Have never heard of oil burning stoves. Wish I had a basement though. There are alot of “old” houses towards downtown that have them, but our house was new. We found it in 08 about 70% complete so we got to pick out everything but the kitchen cabinets that it was built with..kinda “our own creation” & I love it…but I do like the old ones too. My last house that I had by myself before I met my wife was old…built in 1950, but it was way too small for a family!
Sorry Jason, maybe I wasn’t clear enough… the stove is a wood burner, the boiler downstairs burns oil. The woodstove has saved our ass a few times when the power was out as it can get the room its in stoked up to 80-85 degrees. Its funny to think of homes without basements, I know a lot don’t have them down south. Almost every house in the north has them, unless its a modular home built on a cement slab. Ours isn’t very functional… its what they call a Michigan basement, built out of stones. Very small and not a lot of useful space.
“For now, I can’t really contemplate those days. There are too many important milestones to savor in the present. ”
The world needs more dad’s like you 🙂
Thanks! 🙂
I heat my whole house with my wood stove, it is such a great heat, my house is older too, but with a new furnace that I hate using 🙂 Great post, thanks for the smile.
We love our stove too. It doesn’t heat the whole house but great for the room that it sits in. Haven’t figured out a good way to move the heat throughout the other rooms. Actually, what happens when we are burning it, because there is a thermostat in that room, the boiler shuts off so the rest of the house is freezing!
Your upstairs sounds like our winter!
I walk around with two pairs of stockings on, under pants…. and boots! At night i can not get warm enough- often wear pj’s and a gown to bed, of course socks. OUR cold CANNOT possibly be compared to your cold. BUT our homes are not catered for cold at all. The newer more modern houses have underfloor heating which makes a difference, but that is not any of the homes i have lived in.
And yes- i remember so many moments growing up…. like asking my mom if i could have a glass of milk, and her actually saying no. Those moments stick.
So nice to have you back in the blogging world.
xx
How cold does it get during the winter there? It’s about 8 degrees here today (farenheit), with windchills putting in at about 10 below. COLD, COLD, COLD! Probably not as bad as it gets in Edmonton though!! Glad to be back!
I work in celsius….. Not farenheit- so not sure. You can do conversion…. Probably around 1-10. Compared to you, I am sure it is summer. We just not catered at all for it….. So even friends ffrom switzerland say that it literally eats to your bones.
Xx
That’s still chilly if you’re used to it being warm most of the time. 1-10 C is about 32-50 degrees Farenheit (32 is freezing). The 8 degrees F that it is here today is somewhere in the neighborhood of -15 C, I think.
I used to live in Rochester, NY in a 150-year old house and we had that same kind of heat through a big oil burning contraption in the basement!!And I remember the radiators in every room.

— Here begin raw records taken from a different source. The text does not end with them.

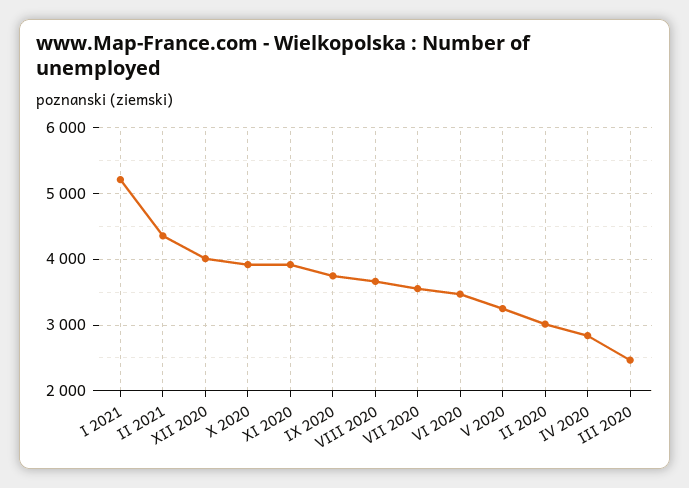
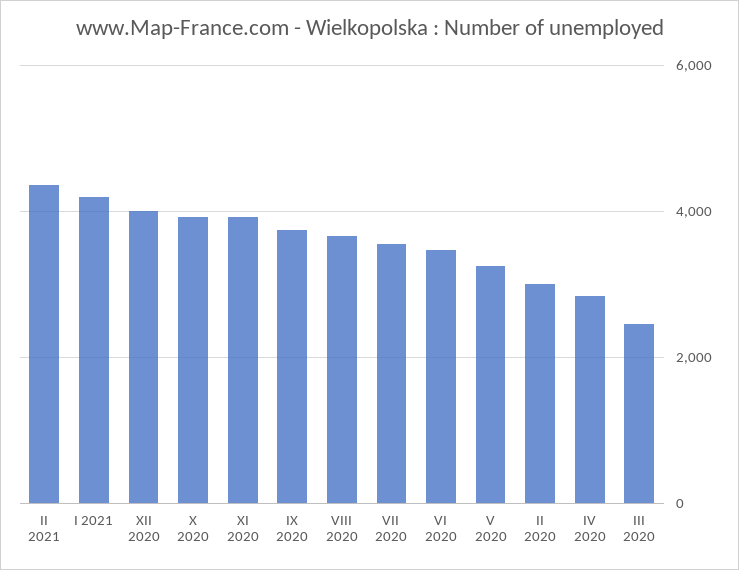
  {
-   "I 2021": 5200,
+   "I 2021": 4200,
    "II 2021": 4400,
    "XII 2020": 4000,
    "X 2020": 3900,
    "XI 2020": 3900,
    "IX 2020": 3700,
    "VIII 2020": 3700,
    "VII 2020": 3600,
    "VI 2020": 3500,
    "V 2020": 3300,
    "II 2020": 3000,
    "IV 2020": 2800,
    "III 2020": 2500
  }

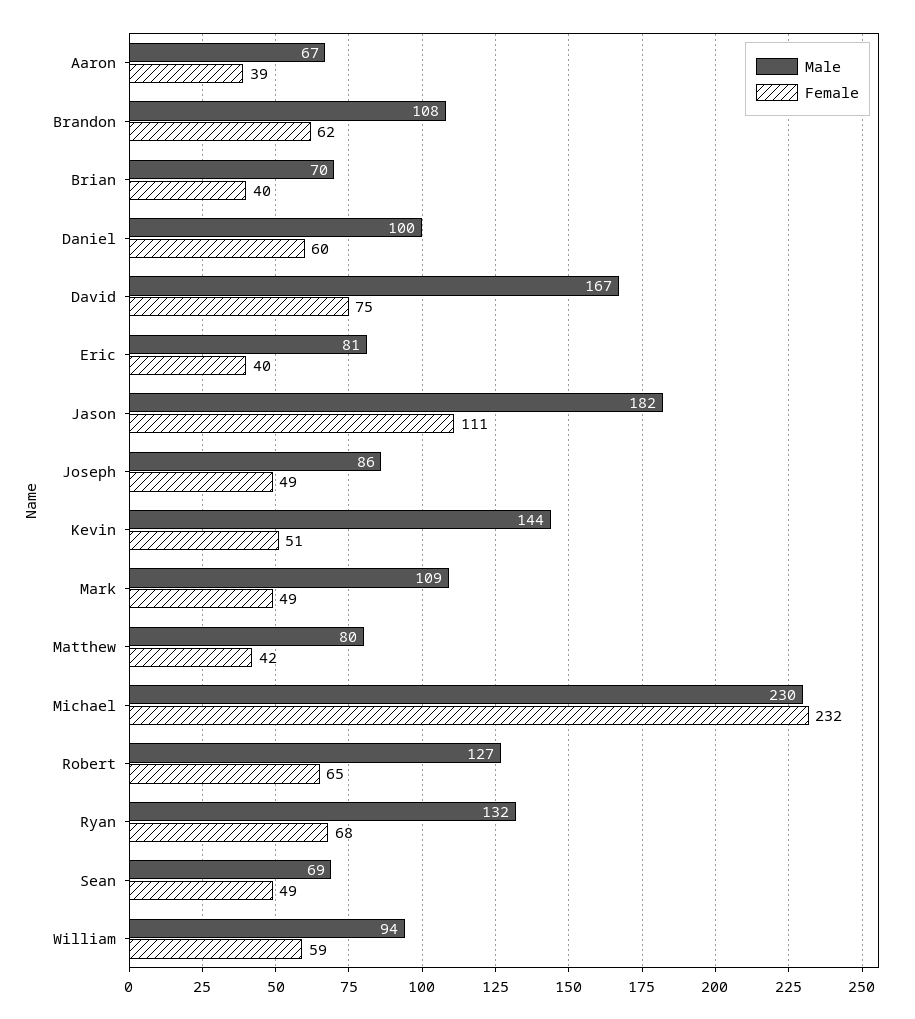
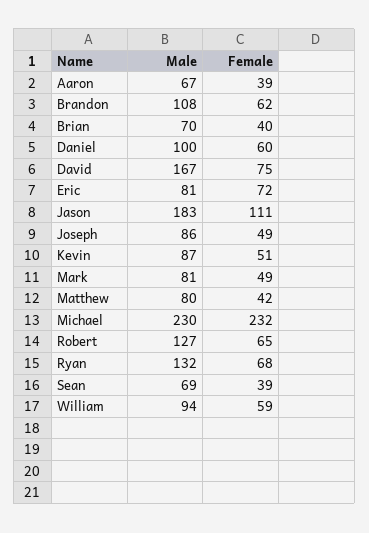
  {
    "Male": {
      "Aaron": 67,
      "Brandon": 108,
      "Brian": 70,
      "Daniel": 100,
      "David": 167,
      "Eric": 81,
-     "Jason": 182,
+     "Jason": 183,
      "Joseph": 86,
-     "Kevin": 144,
+     "Kevin": 87,
-     "Mark": 109,
+     "Mark": 81,
      "Matthew": 80,
      "Michael": 230,
      "Robert": 127,
      "Ryan": 132,
      "Sean": 69,
      "William": 94
    },
    "Female": {
      "Aaron": 39,
      "Brandon": 62,
      "Brian": 40,
      "Daniel": 60,
      "David": 75,
-     "Eric": 40,
+     "Eric": 72,
      "Jason": 111,
      "Joseph": 49,
      "Kevin": 51,
      "Mark": 49,
      "Matthew": 42,
      "Michael": 232,
      "Robert": 65,
      "Ryan": 68,
-     "Sean": 49,
+     "Sean": 39,
      "William": 59
    }
  }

I think I’ve been cold ever since. Although it did make me appreciate a good fire in the fireplace. 😉 Stay warm!
Have your furnace heat the water and just use the Boiler as a holding tank, works well, cuts the cost of heating hotwater by an enormous amount. Very nice blog by the way.
I grew up in a 100 plus year-old house. We had those real old radiators. As kids, we loved to sit on them after playing outside in the snow. Or we’d lay our mittens and hats on them to melt. My room was upstairs next to the attic. I do remember how cold and drafty it was in the winter, but as a kid, I never semed to notice. Fond memories. Wish I still lived in that house now!
Yeah we are definitely old house people now! Wouldn’t have it any other way!